Problem:
Exact reproduction of the listing is required. Pictures are not reproduced.

*** Opening of Recorded information ***

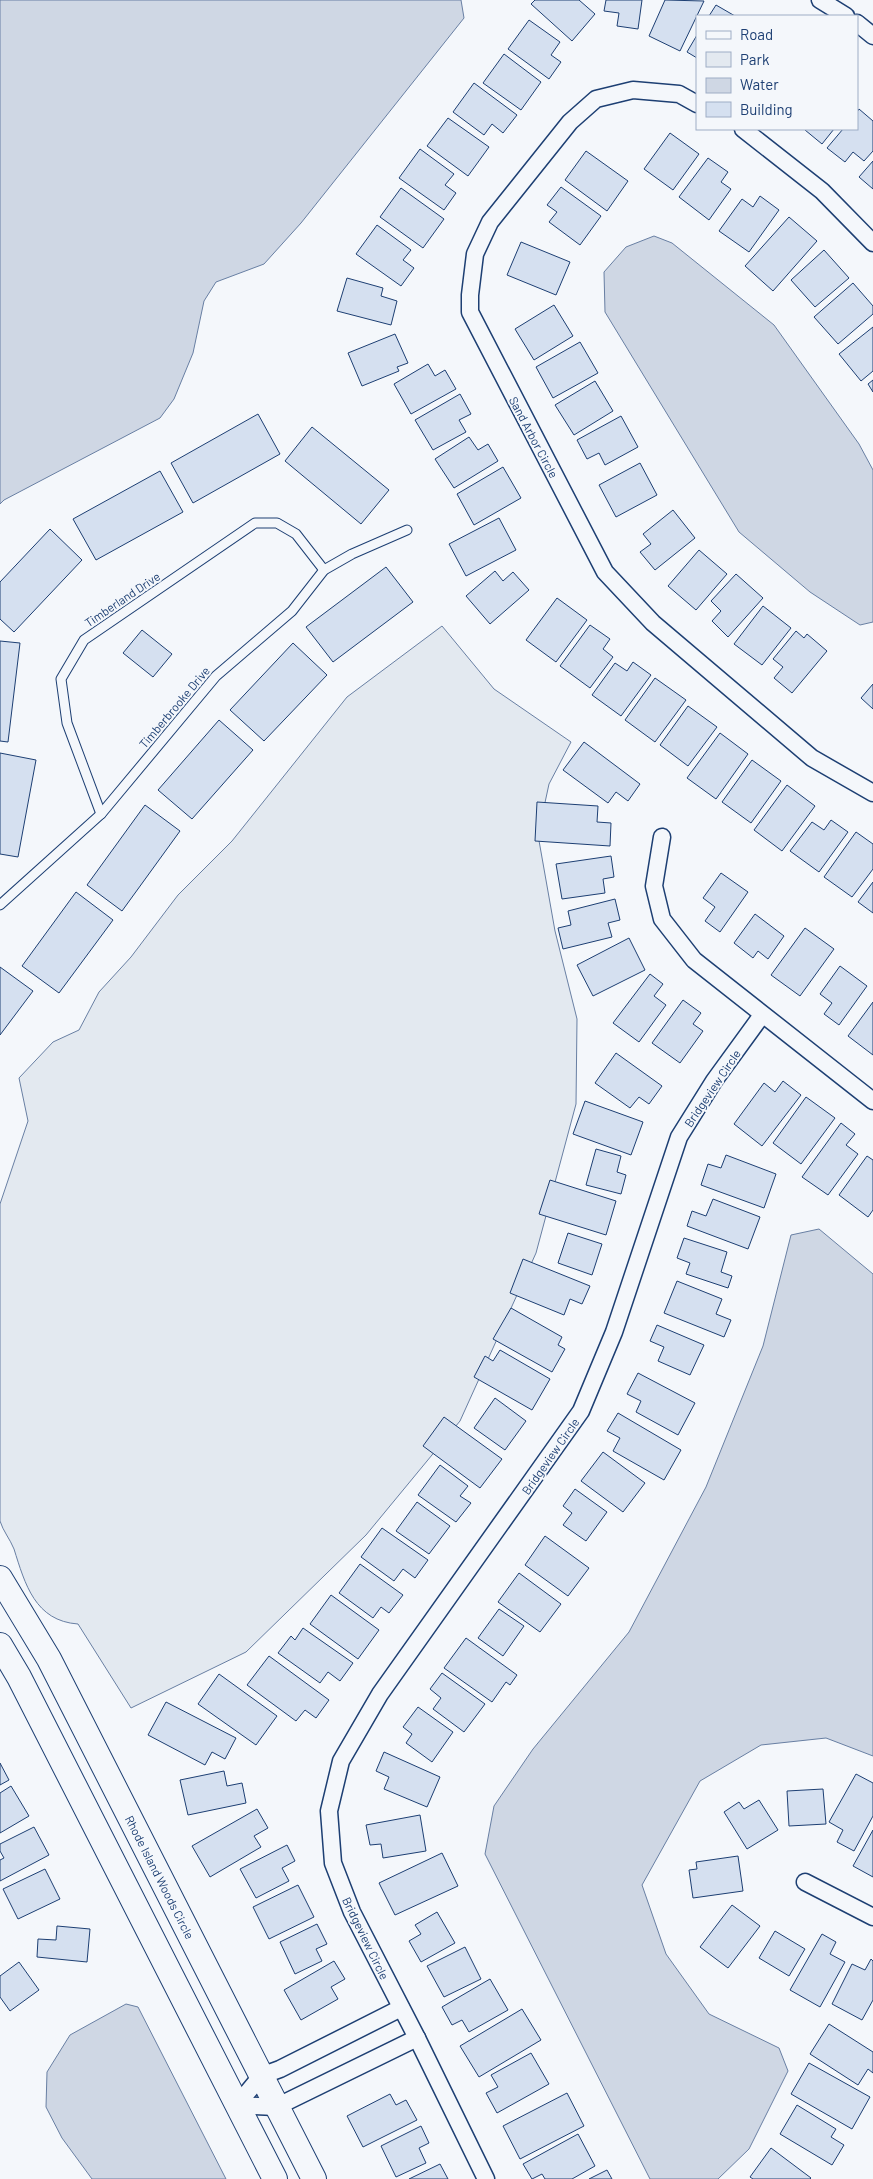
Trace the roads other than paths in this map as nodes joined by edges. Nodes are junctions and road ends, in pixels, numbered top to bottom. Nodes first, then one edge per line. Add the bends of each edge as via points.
1 (820, 0) edge
2 (844, 15) edge
3 (858, 24) edge
4 (873, 36) edge
5 (696, 103) edge
6 (745, 130) edge
7 (873, 243) edge
8 (407, 530) dead end
9 (324, 570) junction
10 (873, 793) edge
11 (102, 814) junction
12 (662, 837) dead end
13 (0, 905) edge
14 (762, 1015) junction
15 (873, 1101) edge
16 (0, 1578) edge
17 (0, 1645) edge
18 (805, 1882) dead end
19 (873, 1917) edge
20 (401, 2008) junction
21 (417, 2038) junction
22 (262, 2076) junction
23 (237, 2105) junction
24 (276, 2107) junction
25 (275, 2179) edge
26 (314, 2179) edge
27 (486, 2179) edge

1 - 2 street
3 - 4 street
5 - 10 street, Sand Arbor Circle via 679,94 634,90 596,98 570,122 490,222 475,254 470,312 605,572 653,623 812,758
6 - 7 street via 822,191
8 - 9 lane, Timberbrooke Drive
9 - 11 lane, Timberbrooke Drive via 292,611 216,676
9 - 11 lane, Timberland Drive via 296,534 277,523 255,523 84,640 61,679 67,722
11 - 13 lane, Timberbrooke Drive
12 - 14 street via 654,886 662,919 694,960
14 - 15 street
14 - 20 street, Bridgeview Circle via 714,1081 679,1137 614,1332 581,1411 380,1694 341,1761 329,1811 333,1863 352,1912
16 - 22 street, Rhode Island Woods Circle via 49,1659
17 - 23 street
18 - 19 street
20 - 21 street, Bridgeview Circle
20 - 22 street
21 - 24 street
21 - 27 street, Bridgeview Circle
22 - 23 street
22 - 24 street, Rhode Island Woods Circle
23 - 24 street
23 - 25 street
24 - 26 street, Rhode Island Woods Circle

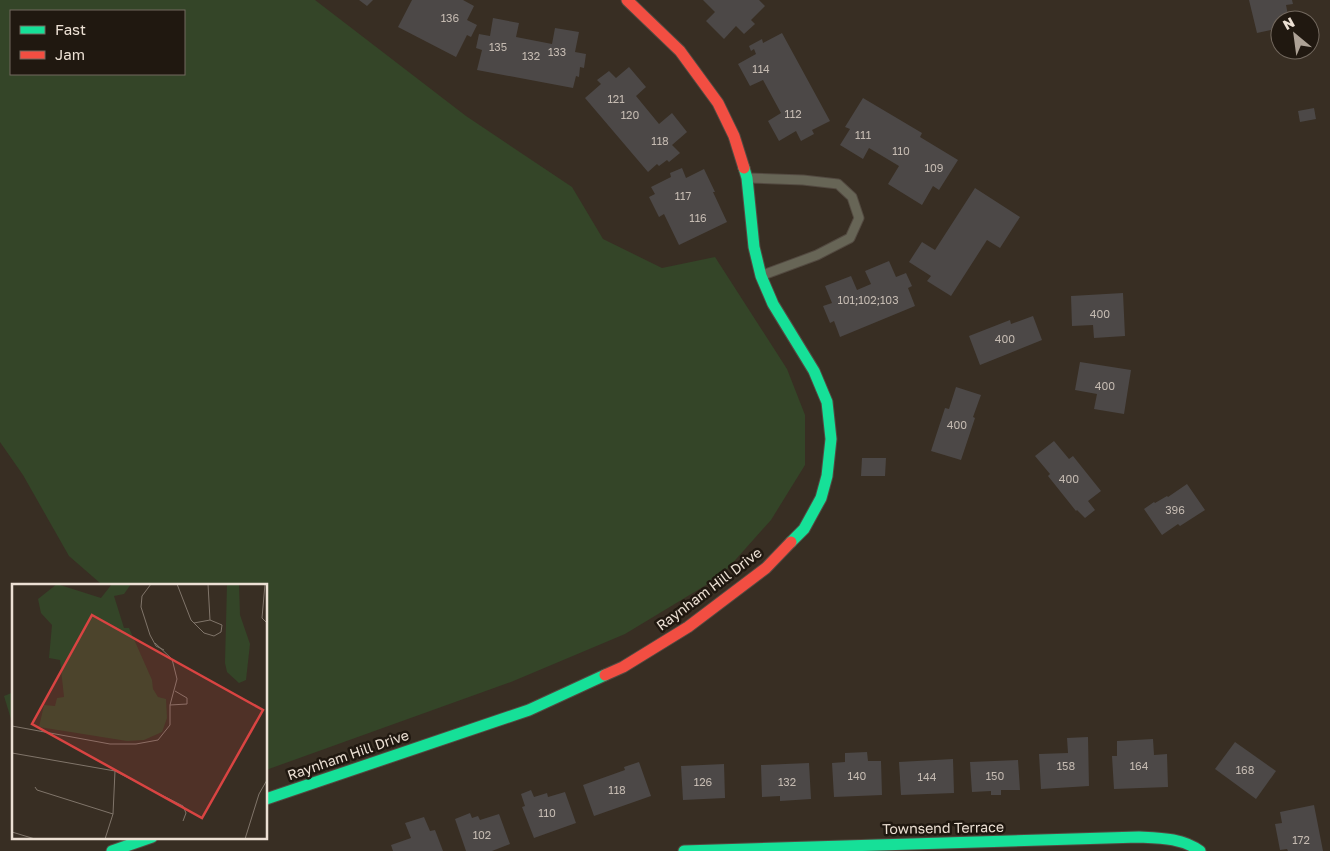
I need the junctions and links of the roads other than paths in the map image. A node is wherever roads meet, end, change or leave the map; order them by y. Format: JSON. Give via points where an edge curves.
{"nodes":[{"id":1,"x":627,"y":0,"type":"edge"},
{"id":2,"x":747,"y":178,"type":"junction"},
{"id":3,"x":761,"y":276,"type":"junction"},
{"id":4,"x":268,"y":798,"type":"edge"},
{"id":5,"x":149,"y":838,"type":"edge"},
{"id":6,"x":112,"y":851,"type":"edge"},
{"id":7,"x":684,"y":851,"type":"edge"},
{"id":8,"x":1200,"y":851,"type":"edge"}],
"edges":[{"from":1,"to":2,"type":"street","name":"Raynham Hill Drive","via":[[680,51],[718,102],[734,136]]},
{"from":2,"to":3,"type":"street","name":"Raynham Hill Drive","via":[[754,247]]},
{"from":2,"to":3,"type":"lane","via":[[838,184],[852,198],[859,218],[850,238],[817,255]]},
{"from":3,"to":4,"type":"street","name":"Raynham Hill Drive","via":[[773,304],[814,371],[827,402],[831,439],[827,476],[821,498],[804,529],[766,568],[734,593],[688,627],[623,667],[529,710]]},
{"from":5,"to":6,"type":"street"},
{"from":7,"to":8,"type":"street","name":"Townsend Terrace","via":[[1139,837],[1174,839]]}]}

*** Close of Recorded information ***

Answer to this exercise:
Trace the roads other than paths in this map as nodes joined by edges. Nodes are junctions and road ends, in pixels, numbered top to bottom. Nodes first, then one edge per line. Add the bends of each edge as via points.
1 (820, 0) edge
2 (844, 15) edge
3 (858, 24) edge
4 (873, 36) edge
5 (696, 103) edge
6 (745, 130) edge
7 (873, 243) edge
8 (407, 530) dead end
9 (324, 570) junction
10 (873, 793) edge
11 (102, 814) junction
12 (662, 837) dead end
13 (0, 905) edge
14 (762, 1015) junction
15 (873, 1101) edge
16 (0, 1578) edge
17 (0, 1645) edge
18 (805, 1882) dead end
19 (873, 1917) edge
20 (401, 2008) junction
21 (417, 2038) junction
22 (262, 2076) junction
23 (237, 2105) junction
24 (276, 2107) junction
25 (275, 2179) edge
26 (314, 2179) edge
27 (486, 2179) edge

1 - 2 street
3 - 4 street
5 - 10 street, Sand Arbor Circle via 679,94 634,90 596,98 570,122 490,222 475,254 470,312 605,572 653,623 812,758
6 - 7 street via 822,191
8 - 9 lane, Timberbrooke Drive
9 - 11 lane, Timberbrooke Drive via 292,611 216,676
9 - 11 lane, Timberland Drive via 296,534 277,523 255,523 84,640 61,679 67,722
11 - 13 lane, Timberbrooke Drive
12 - 14 street via 654,886 662,919 694,960
14 - 15 street
14 - 20 street, Bridgeview Circle via 714,1081 679,1137 614,1332 581,1411 380,1694 341,1761 329,1811 333,1863 352,1912
16 - 22 street, Rhode Island Woods Circle via 49,1659
17 - 23 street
18 - 19 street
20 - 21 street, Bridgeview Circle
20 - 22 street
21 - 24 street
21 - 27 street, Bridgeview Circle
22 - 23 street
22 - 24 street, Rhode Island Woods Circle
23 - 24 street
23 - 25 street
24 - 26 street, Rhode Island Woods Circle

I need the junctions and links of the roads other than paths in the map image. A node is wherever roads meet, end, change or leave the map; order them by y. Format: JSON. Give via points where an edge curves.
{"nodes":[{"id":1,"x":627,"y":0,"type":"edge"},
{"id":2,"x":747,"y":178,"type":"junction"},
{"id":3,"x":761,"y":276,"type":"junction"},
{"id":4,"x":268,"y":798,"type":"edge"},
{"id":5,"x":149,"y":838,"type":"edge"},
{"id":6,"x":112,"y":851,"type":"edge"},
{"id":7,"x":684,"y":851,"type":"edge"},
{"id":8,"x":1200,"y":851,"type":"edge"}],
"edges":[{"from":1,"to":2,"type":"street","name":"Raynham Hill Drive","via":[[680,51],[718,102],[734,136]]},
{"from":2,"to":3,"type":"street","name":"Raynham Hill Drive","via":[[754,247]]},
{"from":2,"to":3,"type":"lane","via":[[838,184],[852,198],[859,218],[850,238],[817,255]]},
{"from":3,"to":4,"type":"street","name":"Raynham Hill Drive","via":[[773,304],[814,371],[827,402],[831,439],[827,476],[821,498],[804,529],[766,568],[734,593],[688,627],[623,667],[529,710]]},
{"from":5,"to":6,"type":"street"},
{"from":7,"to":8,"type":"street","name":"Townsend Terrace","via":[[1139,837],[1174,839]]}]}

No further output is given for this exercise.